## What is being asked
An exact restatement is required. Cover only the lines of the records from the first through the line with "[227,113,365,129] [830,114,891,129] [922,122,931,129]", and skip pictures.
------ Dataset content
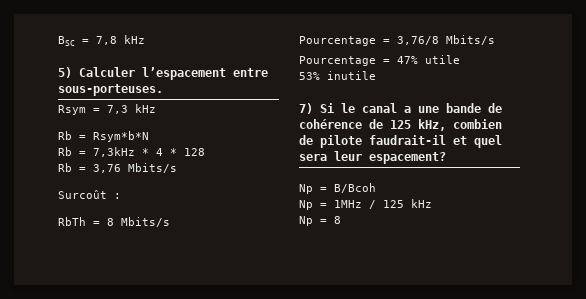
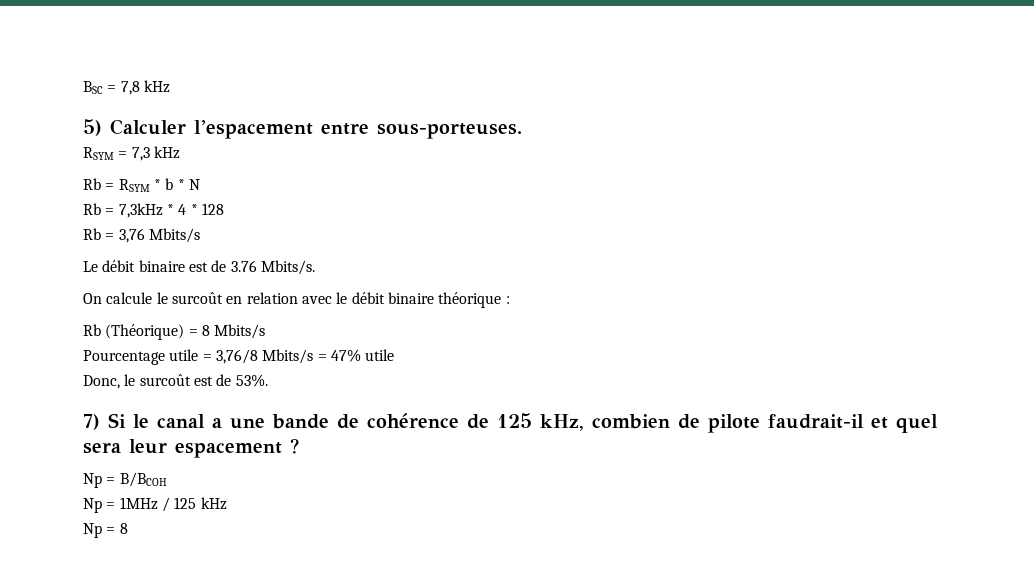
[58,105,86,115] Rsym -> [83,147,114,160] RSYM
[93,131,149,142] Rsym*b*N -> [118,178,200,192] RSYM * b * N
[58,190,107,199] Surcoût -> [83,260,315,275] [83,292,502,308] Le débit binaire est de 3.76 Mbits/s. // On calcule le surcoût en relation avec le débit binaire théorique
[58,217,86,226] RbTh -> [83,324,185,340] Rb (Théorique)
(376, 41) none -> [169,349,199,361] utile
[299,56,376,66] // Pourcentage -> (314, 356) none
[299,71,376,80] 53% inutile -> [83,374,268,389] Donc, le surcoût est de 53%.
[369,152,446,164] [299,183,376,194] espacement? // Np = B/Bcoh -> [175,438,299,458] [83,472,167,488] espacement ? // Np = B/BCOH

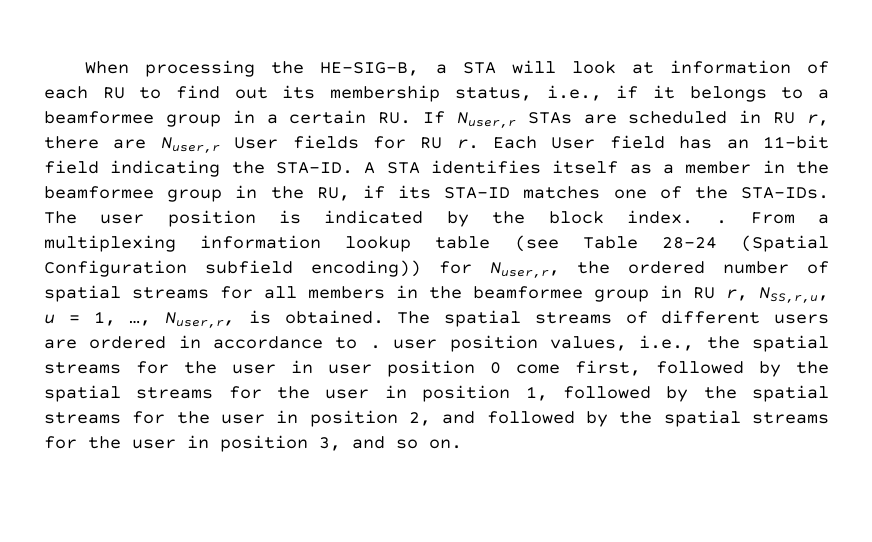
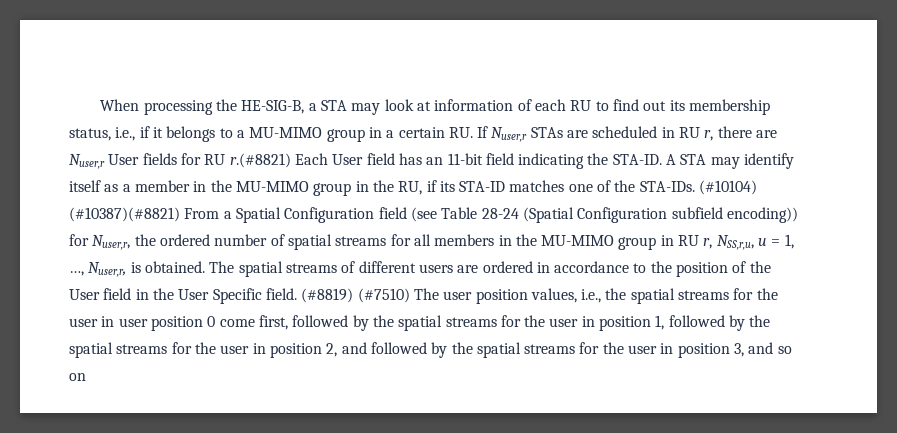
[511,60,556,74] will -> [351,103,381,115] may
[44,111,154,124] beamformee -> [249,127,323,138] MU-MIMO
[456,139,479,149] r. -> [229,153,291,168] r.(#8821)
[430,160,541,174] identifies -> [710,153,795,169] may identify
[44,186,154,199] beamformee -> [235,181,309,192] MU-MIMO
[44,210,830,227] [44,235,491,252] The user position is indicated by the block index. . From a multiplexing information lookup table -> [699,180,758,195] [69,207,407,223] (#10104) (#10387)(#8821) From a Spatial Configuration field
[473,286,583,299] beamformee -> [541,235,615,246] MU-MIMO
[369,345,381,349] . -> [650,261,771,277] [69,288,439,304] the position of the User field in the User Specific field. (#8819) (#7510) The
[429,439,462,449] on. -> [69,373,86,381] on

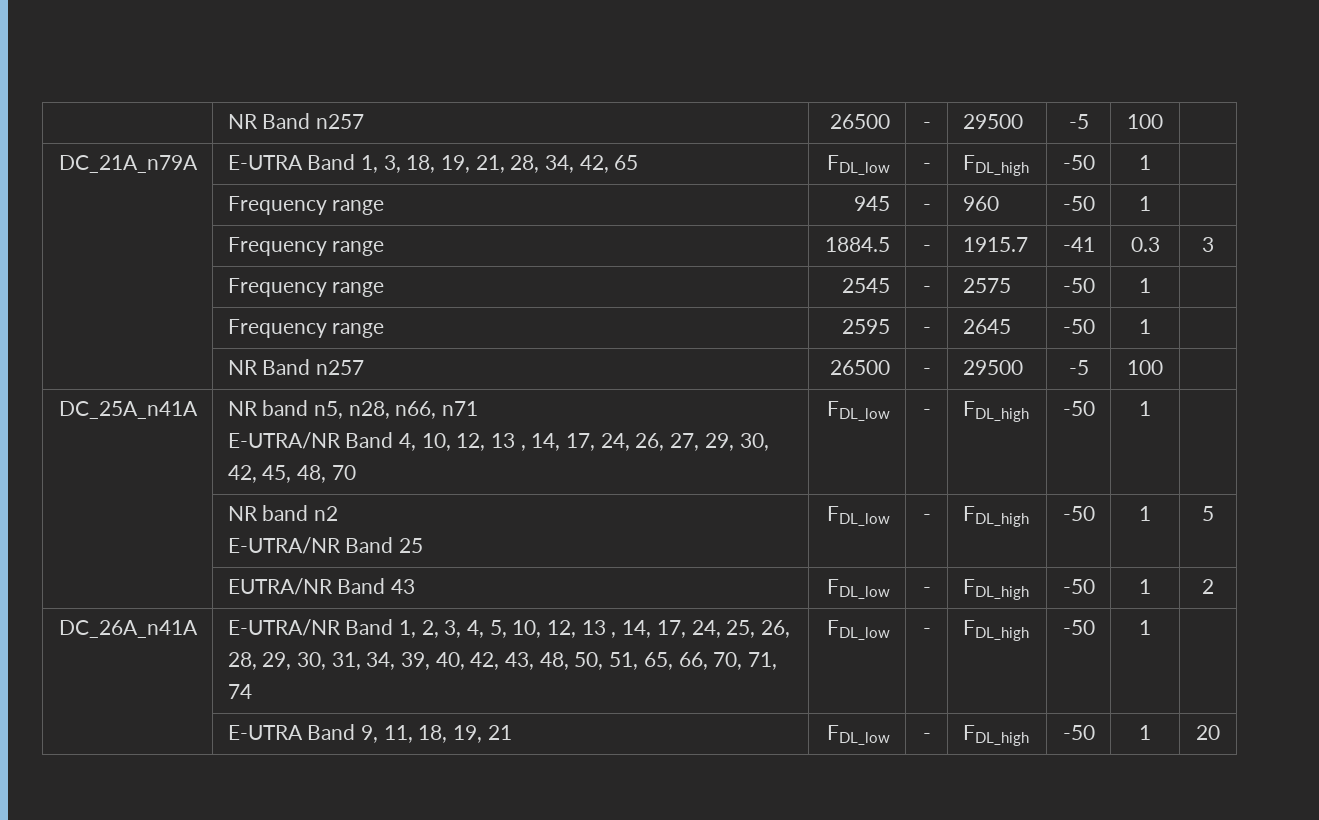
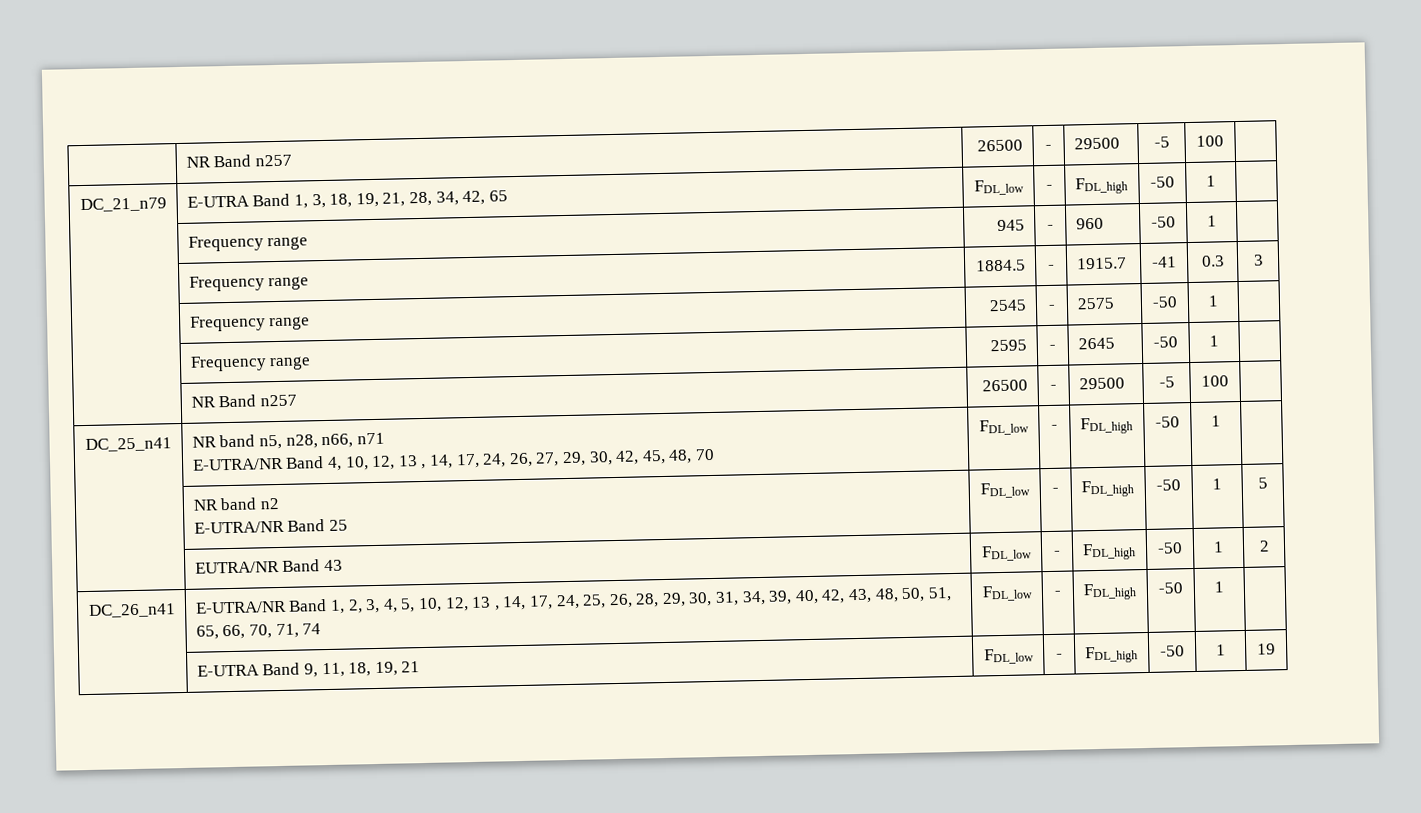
[227,113,365,129] [830,114,891,129] [922,122,931,129] [962,114,1023,129] [1068,114,1089,129] [1127,114,1163,129] [58,155,198,173] | NR Band n257 | 26500 | - | 29500 | -5 | 100 | // DC_21A_n79A -> [185,154,293,168] [977,139,1024,152] [1045,144,1052,150] [1073,137,1120,150] [1153,136,1170,148] [1196,135,1224,147] [79,197,167,213] | NR Band n257 | 26500 | - | 29500 | -5 | 100 | // DC_21_n79
[58,401,198,419] DC_25A_n41A -> [84,437,172,453] DC_25_n41
[58,620,198,638] DC_26A_n41A -> [87,603,176,618] DC_26_n41
[1196,725,1220,740] 20 -> [1257,643,1276,655] 19

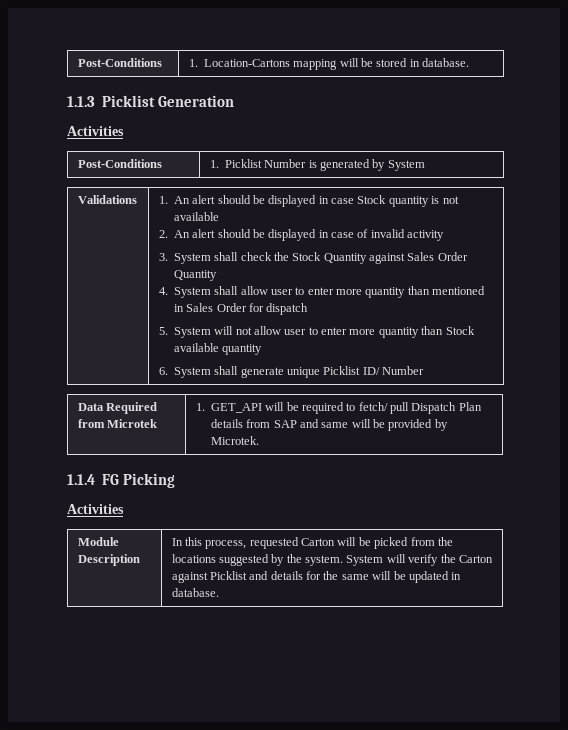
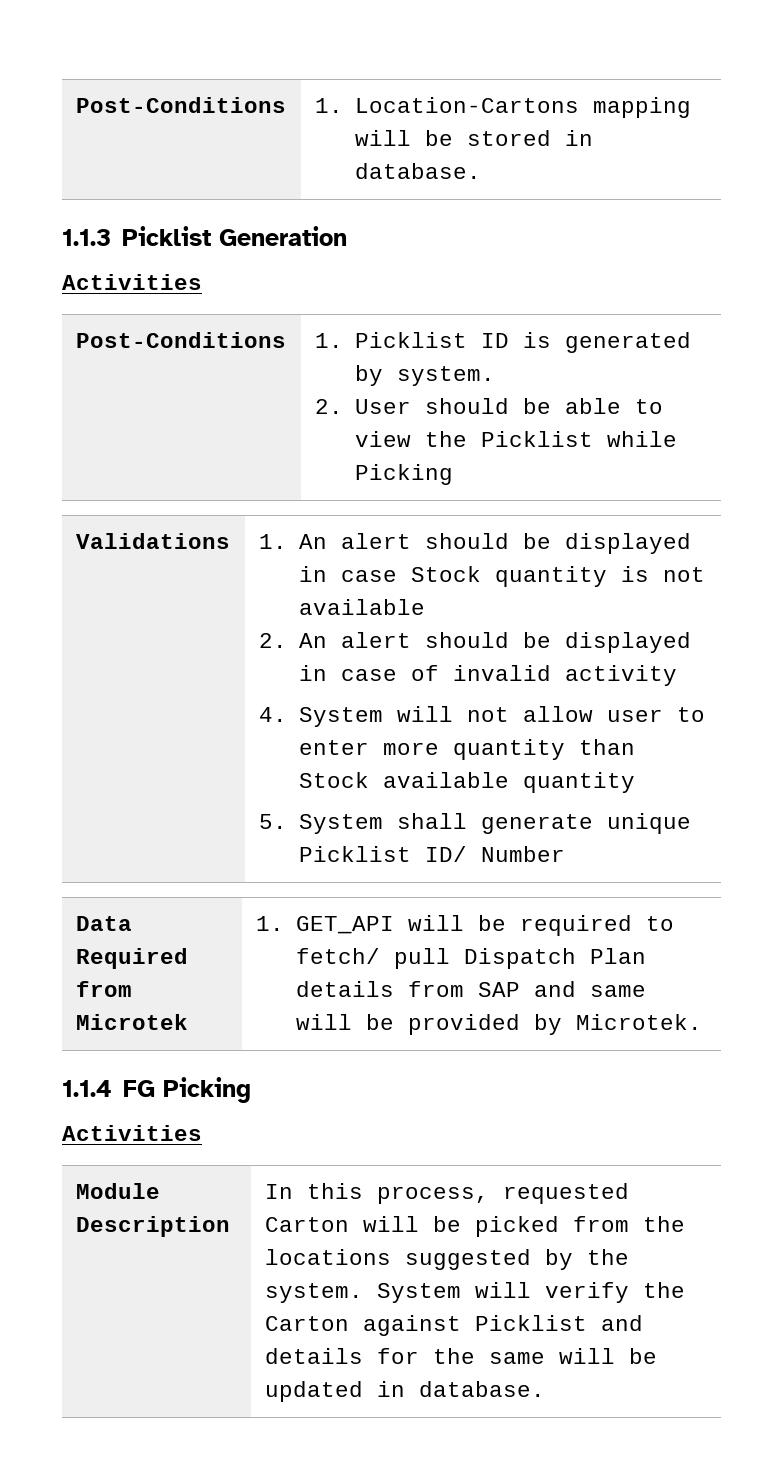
[264,159,307,168] Number -> [480,333,509,348] ID
[387,160,425,171] System -> [396,366,495,386] [315,398,663,414] [354,431,677,447] [354,464,453,485] system. // 2. User should be able to view the Picklist while Picking
[158,252,468,264] [173,270,217,281] [158,286,486,298] [173,303,309,315] [158,327,168,335] 3. System shall check the Stock Quantity against Sales Order Quantity // 4. System shall allow user to enter more quantity than mentioned in Sales Order for dispatch // 5. -> [259,707,288,722] 4.
[158,367,168,375] 6. -> [259,814,288,829] 5.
------------
## Response
[58,105,86,115] Rsym -> [83,147,114,160] RSYM
[93,131,149,142] Rsym*b*N -> [118,178,200,192] RSYM * b * N
[58,190,107,199] Surcoût -> [83,260,315,275] [83,292,502,308] Le débit binaire est de 3.76 Mbits/s. // On calcule le surcoût en relation avec le débit binaire théorique
[58,217,86,226] RbTh -> [83,324,185,340] Rb (Théorique)
(376, 41) none -> [169,349,199,361] utile
[299,56,376,66] // Pourcentage -> (314, 356) none
[299,71,376,80] 53% inutile -> [83,374,268,389] Donc, le surcoût est de 53%.
[369,152,446,164] [299,183,376,194] espacement? // Np = B/Bcoh -> [175,438,299,458] [83,472,167,488] espacement ? // Np = B/BCOH

[511,60,556,74] will -> [351,103,381,115] may
[44,111,154,124] beamformee -> [249,127,323,138] MU-MIMO
[456,139,479,149] r. -> [229,153,291,168] r.(#8821)
[430,160,541,174] identifies -> [710,153,795,169] may identify
[44,186,154,199] beamformee -> [235,181,309,192] MU-MIMO
[44,210,830,227] [44,235,491,252] The user position is indicated by the block index. . From a multiplexing information lookup table -> [699,180,758,195] [69,207,407,223] (#10104) (#10387)(#8821) From a Spatial Configuration field
[473,286,583,299] beamformee -> [541,235,615,246] MU-MIMO
[369,345,381,349] . -> [650,261,771,277] [69,288,439,304] the position of the User field in the User Specific field. (#8819) (#7510) The
[429,439,462,449] on. -> [69,373,86,381] on

[227,113,365,129] [830,114,891,129] [922,122,931,129] [962,114,1023,129] [1068,114,1089,129] [1127,114,1163,129] [58,155,198,173] | NR Band n257 | 26500 | - | 29500 | -5 | 100 | // DC_21A_n79A -> [185,154,293,168] [977,139,1024,152] [1045,144,1052,150] [1073,137,1120,150] [1153,136,1170,148] [1196,135,1224,147] [79,197,167,213] | NR Band n257 | 26500 | - | 29500 | -5 | 100 | // DC_21_n79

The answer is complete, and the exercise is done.